> [Instrucción 1]: Enumere todos los lugares geográficos que se nombran en el texto sobre la nieve y el Caribe.
> [Instrucción 2]: Redacte la continuación del texto sobre la nieve y el Caribe a partir de su última oración.

> [Fragmento del documento]:
※ ※ ※

El Santuario de Lluc, donde reside el autor.

El Santuario de Lluc, donde reside el autor.

viernes, 12 de marzo de 2010

El blanco placer de la nieve

He pasado más de veinte años en el Caribe, entre R. Dominicana y P. Rico. Islas, por cierto, muy cercanas y semejantes, a la vez que lejanas y disímiles. Semejantes en el clima, por ejemplo. Uno puede despreocuparse del vestuario, que se reduce a la mínima expresión. Una camisa sin mangas cubre todas las necesidades de abrigo. Da igual que a la estación en curso la llamen invierno o verano. En realidad, no hay apenas diferencia entre una y otra. Aunque sus habitantes se empeñen en llamarle frío a la brisa de 18º centígrados.

※ ※ ※

> [Datos proporcionados]:
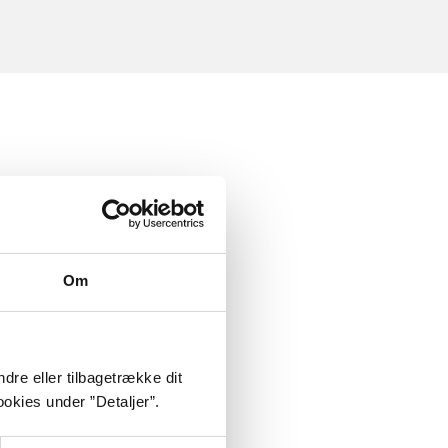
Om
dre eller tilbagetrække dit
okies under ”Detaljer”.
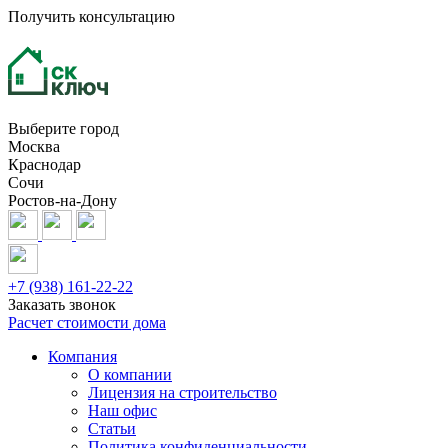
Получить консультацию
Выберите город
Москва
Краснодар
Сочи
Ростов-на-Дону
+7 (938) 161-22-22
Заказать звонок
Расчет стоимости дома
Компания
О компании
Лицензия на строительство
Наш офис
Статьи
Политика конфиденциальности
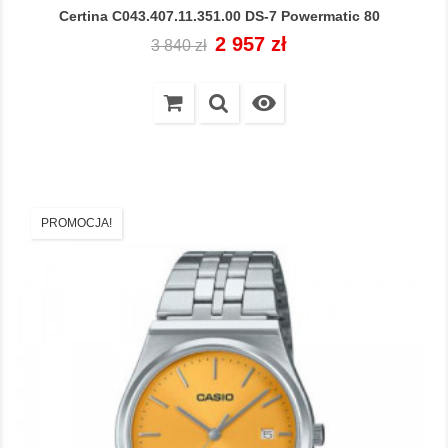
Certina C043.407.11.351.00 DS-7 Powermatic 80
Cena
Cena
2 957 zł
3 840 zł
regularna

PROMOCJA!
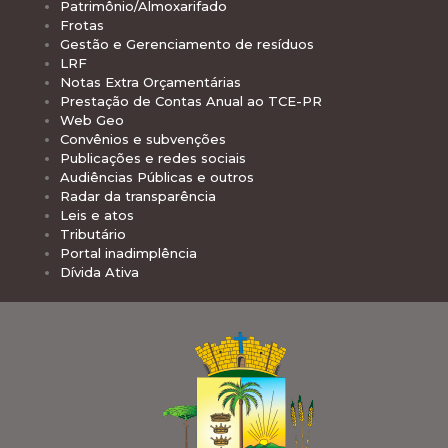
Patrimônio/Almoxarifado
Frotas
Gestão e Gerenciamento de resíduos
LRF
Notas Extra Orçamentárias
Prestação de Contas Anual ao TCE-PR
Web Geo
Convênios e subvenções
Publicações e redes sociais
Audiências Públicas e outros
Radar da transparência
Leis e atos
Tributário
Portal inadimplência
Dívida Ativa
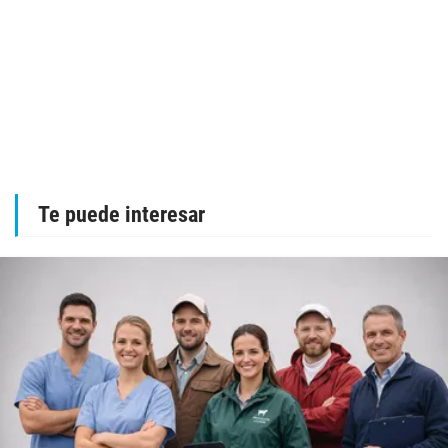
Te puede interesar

※ ※ ※

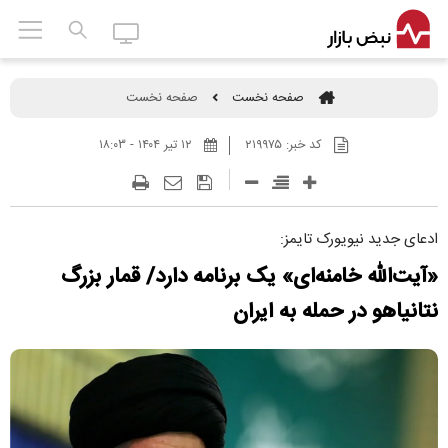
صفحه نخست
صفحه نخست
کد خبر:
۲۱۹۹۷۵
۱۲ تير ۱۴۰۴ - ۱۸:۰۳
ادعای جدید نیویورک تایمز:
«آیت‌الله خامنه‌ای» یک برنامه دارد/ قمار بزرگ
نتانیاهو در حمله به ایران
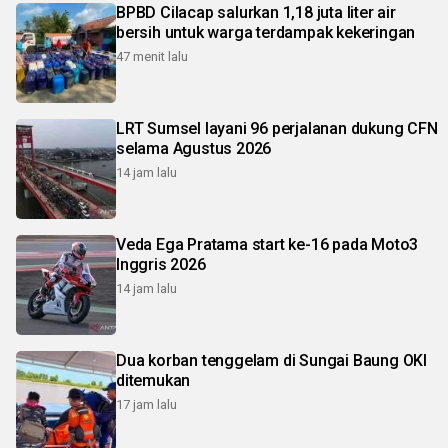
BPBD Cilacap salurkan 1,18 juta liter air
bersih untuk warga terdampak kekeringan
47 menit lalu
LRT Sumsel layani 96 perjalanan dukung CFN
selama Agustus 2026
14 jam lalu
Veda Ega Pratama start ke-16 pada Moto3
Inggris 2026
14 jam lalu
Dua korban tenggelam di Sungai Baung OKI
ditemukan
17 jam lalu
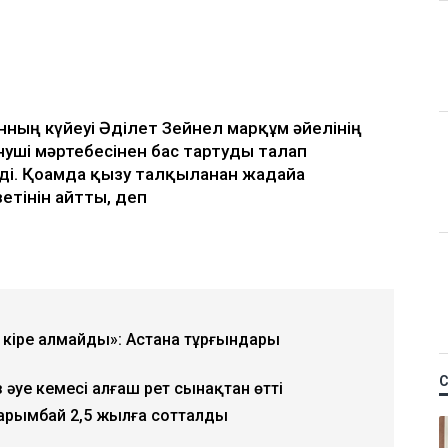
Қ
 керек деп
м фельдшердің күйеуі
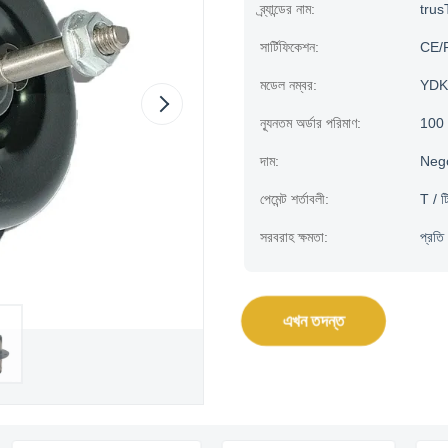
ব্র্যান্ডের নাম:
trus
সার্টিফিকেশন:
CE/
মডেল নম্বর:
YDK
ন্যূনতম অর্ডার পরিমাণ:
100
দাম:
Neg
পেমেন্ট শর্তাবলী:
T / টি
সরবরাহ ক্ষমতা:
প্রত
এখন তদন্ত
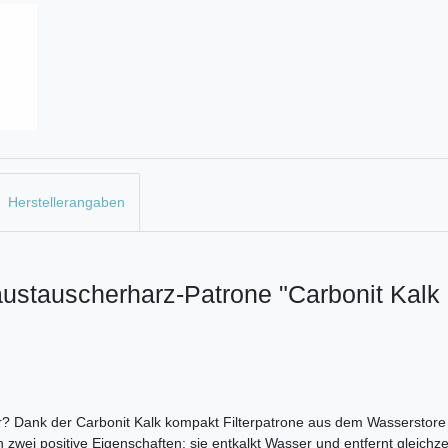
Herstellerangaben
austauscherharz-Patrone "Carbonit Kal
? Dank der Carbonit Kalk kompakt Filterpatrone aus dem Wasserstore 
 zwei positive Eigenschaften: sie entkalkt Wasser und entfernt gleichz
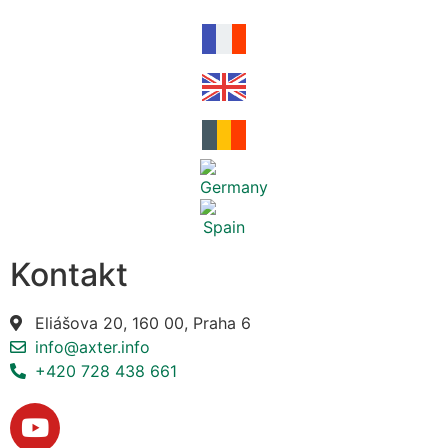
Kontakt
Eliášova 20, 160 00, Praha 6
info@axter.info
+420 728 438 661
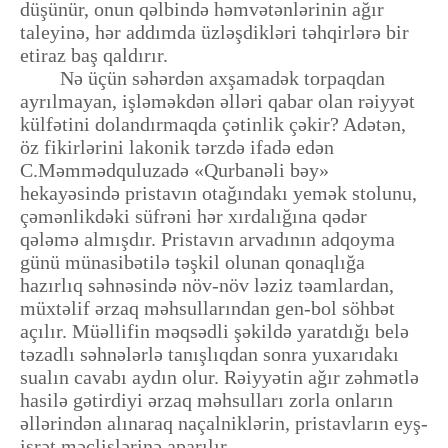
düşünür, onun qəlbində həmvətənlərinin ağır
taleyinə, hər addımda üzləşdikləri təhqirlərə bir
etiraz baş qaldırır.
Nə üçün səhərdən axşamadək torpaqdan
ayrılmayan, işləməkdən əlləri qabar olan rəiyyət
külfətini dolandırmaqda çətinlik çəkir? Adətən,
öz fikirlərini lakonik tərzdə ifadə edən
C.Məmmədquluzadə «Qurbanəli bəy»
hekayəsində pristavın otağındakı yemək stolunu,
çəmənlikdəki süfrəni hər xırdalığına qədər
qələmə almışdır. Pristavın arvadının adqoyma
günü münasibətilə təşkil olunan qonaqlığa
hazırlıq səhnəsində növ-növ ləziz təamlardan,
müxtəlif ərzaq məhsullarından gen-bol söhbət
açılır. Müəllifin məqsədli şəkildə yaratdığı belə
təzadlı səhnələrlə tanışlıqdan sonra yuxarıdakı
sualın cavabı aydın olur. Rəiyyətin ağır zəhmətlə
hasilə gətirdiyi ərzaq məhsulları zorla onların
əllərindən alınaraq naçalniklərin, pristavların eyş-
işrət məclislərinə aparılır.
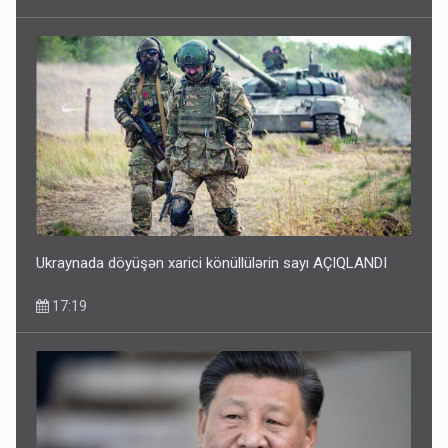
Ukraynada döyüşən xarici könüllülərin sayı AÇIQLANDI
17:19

※ ※ ※

> [Respuesta esperada 1]: Santuario de Lluc, Caribe, R. Dominicana, P. Rico

> [Respuesta esperada 2]:
Tiene su encanto el clima siempre cálido, el verdor que se asienta en las hojas de los árboles y ya no se apea en todo el año. Ni en navidad ni cuando los árboles se desnudan en otras latitudes. Los vagabundos jamás han probado el temor de helarse por dormir a la intemperie. Y los muchachos con pantalones raídos y alpargatas deshilachadas siempre tienen a mano una fruta tropical -invitando al mordisco- para aliviar el estómago.

El deslizarse de las estaciones

Confieso que, tras 25 años de estancia en el Caribe regresé a España con recelos ante la estación invernal. Había que preocuparse de comprar gruesos jerseys, un abrigo para las frías mañanas de invierno y hasta guantes para espantar a los sabañones.

Pasó el verano y me sorprendió el otoño apenas sin darme cuenta. Las hojas se metamorfoseaban de colores ocres y las ramas de los árboles se despojaban poco a poco. Las lluvias se tornaban más frecuentes y quizás las puestas de sol irradiaban una gama de colores insospechados.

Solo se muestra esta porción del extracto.